### [Problem to solve]
Please transcribe the material below line for line, keeping every character, space, and symbol unchanged.

•••

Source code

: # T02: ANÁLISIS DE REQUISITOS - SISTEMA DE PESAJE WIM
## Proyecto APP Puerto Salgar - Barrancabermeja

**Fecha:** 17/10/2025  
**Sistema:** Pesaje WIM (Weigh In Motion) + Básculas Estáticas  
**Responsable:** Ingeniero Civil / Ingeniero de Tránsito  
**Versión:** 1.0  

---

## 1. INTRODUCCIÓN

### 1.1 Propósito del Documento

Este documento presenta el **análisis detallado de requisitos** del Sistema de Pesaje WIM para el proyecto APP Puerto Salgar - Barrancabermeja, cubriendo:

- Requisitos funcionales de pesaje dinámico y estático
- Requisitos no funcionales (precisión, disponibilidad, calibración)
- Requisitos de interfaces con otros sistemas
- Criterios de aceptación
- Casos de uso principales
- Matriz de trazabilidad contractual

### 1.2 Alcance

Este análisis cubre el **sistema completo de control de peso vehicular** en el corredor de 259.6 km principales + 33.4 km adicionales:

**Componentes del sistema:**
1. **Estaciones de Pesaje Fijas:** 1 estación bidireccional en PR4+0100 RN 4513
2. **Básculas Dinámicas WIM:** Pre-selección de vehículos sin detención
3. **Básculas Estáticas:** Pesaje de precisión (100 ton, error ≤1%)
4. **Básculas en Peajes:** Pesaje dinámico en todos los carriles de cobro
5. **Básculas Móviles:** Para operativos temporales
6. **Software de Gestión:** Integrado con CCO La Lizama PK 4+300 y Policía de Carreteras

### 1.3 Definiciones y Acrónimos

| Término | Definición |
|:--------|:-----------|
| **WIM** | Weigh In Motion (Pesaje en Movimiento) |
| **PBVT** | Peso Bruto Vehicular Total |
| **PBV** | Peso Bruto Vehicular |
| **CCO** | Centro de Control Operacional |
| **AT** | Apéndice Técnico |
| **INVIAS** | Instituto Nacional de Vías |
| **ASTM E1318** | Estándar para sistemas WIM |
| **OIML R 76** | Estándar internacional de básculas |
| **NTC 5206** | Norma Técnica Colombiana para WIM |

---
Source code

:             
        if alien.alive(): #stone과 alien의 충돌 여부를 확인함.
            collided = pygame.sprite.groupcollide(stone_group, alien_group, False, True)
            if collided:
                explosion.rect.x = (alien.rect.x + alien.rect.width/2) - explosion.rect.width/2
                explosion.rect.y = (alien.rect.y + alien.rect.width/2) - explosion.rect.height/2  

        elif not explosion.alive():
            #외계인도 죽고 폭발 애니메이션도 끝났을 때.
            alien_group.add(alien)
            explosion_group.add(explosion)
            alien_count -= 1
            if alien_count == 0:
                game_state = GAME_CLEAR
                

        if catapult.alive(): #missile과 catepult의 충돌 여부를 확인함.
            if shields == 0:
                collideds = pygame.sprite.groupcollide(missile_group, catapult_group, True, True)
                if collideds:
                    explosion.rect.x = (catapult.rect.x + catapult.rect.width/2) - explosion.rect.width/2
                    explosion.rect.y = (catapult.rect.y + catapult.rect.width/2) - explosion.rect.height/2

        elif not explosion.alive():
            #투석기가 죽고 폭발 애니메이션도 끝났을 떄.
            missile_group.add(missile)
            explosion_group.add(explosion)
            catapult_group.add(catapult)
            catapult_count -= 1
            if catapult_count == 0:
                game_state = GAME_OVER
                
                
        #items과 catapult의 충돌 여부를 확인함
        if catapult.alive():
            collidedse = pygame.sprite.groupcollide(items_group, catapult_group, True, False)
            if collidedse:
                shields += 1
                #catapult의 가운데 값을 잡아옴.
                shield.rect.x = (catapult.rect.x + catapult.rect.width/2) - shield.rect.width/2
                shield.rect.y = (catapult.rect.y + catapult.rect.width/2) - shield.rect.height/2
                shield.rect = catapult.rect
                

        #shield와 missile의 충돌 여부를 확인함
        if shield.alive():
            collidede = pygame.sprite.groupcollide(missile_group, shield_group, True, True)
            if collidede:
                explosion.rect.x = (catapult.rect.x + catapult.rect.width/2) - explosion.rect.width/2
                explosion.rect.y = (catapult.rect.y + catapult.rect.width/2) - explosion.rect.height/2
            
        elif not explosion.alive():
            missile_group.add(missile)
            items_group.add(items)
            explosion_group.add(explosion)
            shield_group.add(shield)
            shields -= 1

•••

### [Exercise answer]
Source code

: # T02: ANÁLISIS DE REQUISITOS - SISTEMA DE PESAJE WIM
## Proyecto APP Puerto Salgar - Barrancabermeja

**Fecha:** 17/10/2025  
**Sistema:** Pesaje WIM (Weigh In Motion) + Básculas Estáticas  
**Responsable:** Ingeniero Civil / Ingeniero de Tránsito  
**Versión:** 1.0  

---

## 1. INTRODUCCIÓN

### 1.1 Propósito del Documento

Este documento presenta el **análisis detallado de requisitos** del Sistema de Pesaje WIM para el proyecto APP Puerto Salgar - Barrancabermeja, cubriendo:

- Requisitos funcionales de pesaje dinámico y estático
- Requisitos no funcionales (precisión, disponibilidad, calibración)
- Requisitos de interfaces con otros sistemas
- Criterios de aceptación
- Casos de uso principales
- Matriz de trazabilidad contractual

### 1.2 Alcance

Este análisis cubre el **sistema completo de control de peso vehicular** en el corredor de 259.6 km principales + 33.4 km adicionales:

**Componentes del sistema:**
1. **Estaciones de Pesaje Fijas:** 1 estación bidireccional en PR4+0100 RN 4513
2. **Básculas Dinámicas WIM:** Pre-selección de vehículos sin detención
3. **Básculas Estáticas:** Pesaje de precisión (100 ton, error ≤1%)
4. **Básculas en Peajes:** Pesaje dinámico en todos los carriles de cobro
5. **Básculas Móviles:** Para operativos temporales
6. **Software de Gestión:** Integrado con CCO La Lizama PK 4+300 y Policía de Carreteras

### 1.3 Definiciones y Acrónimos

| Término | Definición |
|:--------|:-----------|
| **WIM** | Weigh In Motion (Pesaje en Movimiento) |
| **PBVT** | Peso Bruto Vehicular Total |
| **PBV** | Peso Bruto Vehicular |
| **CCO** | Centro de Control Operacional |
| **AT** | Apéndice Técnico |
| **INVIAS** | Instituto Nacional de Vías |
| **ASTM E1318** | Estándar para sistemas WIM |
| **OIML R 76** | Estándar internacional de básculas |
| **NTC 5206** | Norma Técnica Colombiana para WIM |

---
Source code

:             
        if alien.alive(): #stone과 alien의 충돌 여부를 확인함.
            collided = pygame.sprite.groupcollide(stone_group, alien_group, False, True)
            if collided:
                explosion.rect.x = (alien.rect.x + alien.rect.width/2) - explosion.rect.width/2
                explosion.rect.y = (alien.rect.y + alien.rect.width/2) - explosion.rect.height/2  

        elif not explosion.alive():
            #외계인도 죽고 폭발 애니메이션도 끝났을 때.
            alien_group.add(alien)
            explosion_group.add(explosion)
            alien_count -= 1
            if alien_count == 0:
                game_state = GAME_CLEAR
                

        if catapult.alive(): #missile과 catepult의 충돌 여부를 확인함.
            if shields == 0:
                collideds = pygame.sprite.groupcollide(missile_group, catapult_group, True, True)
                if collideds:
                    explosion.rect.x = (catapult.rect.x + catapult.rect.width/2) - explosion.rect.width/2
                    explosion.rect.y = (catapult.rect.y + catapult.rect.width/2) - explosion.rect.height/2

        elif not explosion.alive():
            #투석기가 죽고 폭발 애니메이션도 끝났을 떄.
            missile_group.add(missile)
            explosion_group.add(explosion)
            catapult_group.add(catapult)
            catapult_count -= 1
            if catapult_count == 0:
                game_state = GAME_OVER
                
                
        #items과 catapult의 충돌 여부를 확인함
        if catapult.alive():
            collidedse = pygame.sprite.groupcollide(items_group, catapult_group, True, False)
            if collidedse:
                shields += 1
                #catapult의 가운데 값을 잡아옴.
                shield.rect.x = (catapult.rect.x + catapult.rect.width/2) - shield.rect.width/2
                shield.rect.y = (catapult.rect.y + catapult.rect.width/2) - shield.rect.height/2
                shield.rect = catapult.rect
                

        #shield와 missile의 충돌 여부를 확인함
        if shield.alive():
            collidede = pygame.sprite.groupcollide(missile_group, shield_group, True, True)
            if collidede:
                explosion.rect.x = (catapult.rect.x + catapult.rect.width/2) - explosion.rect.width/2
                explosion.rect.y = (catapult.rect.y + catapult.rect.width/2) - explosion.rect.height/2
            
        elif not explosion.alive():
            missile_group.add(missile)
            items_group.add(items)
            explosion_group.add(explosion)
            shield_group.add(shield)
            shields -= 1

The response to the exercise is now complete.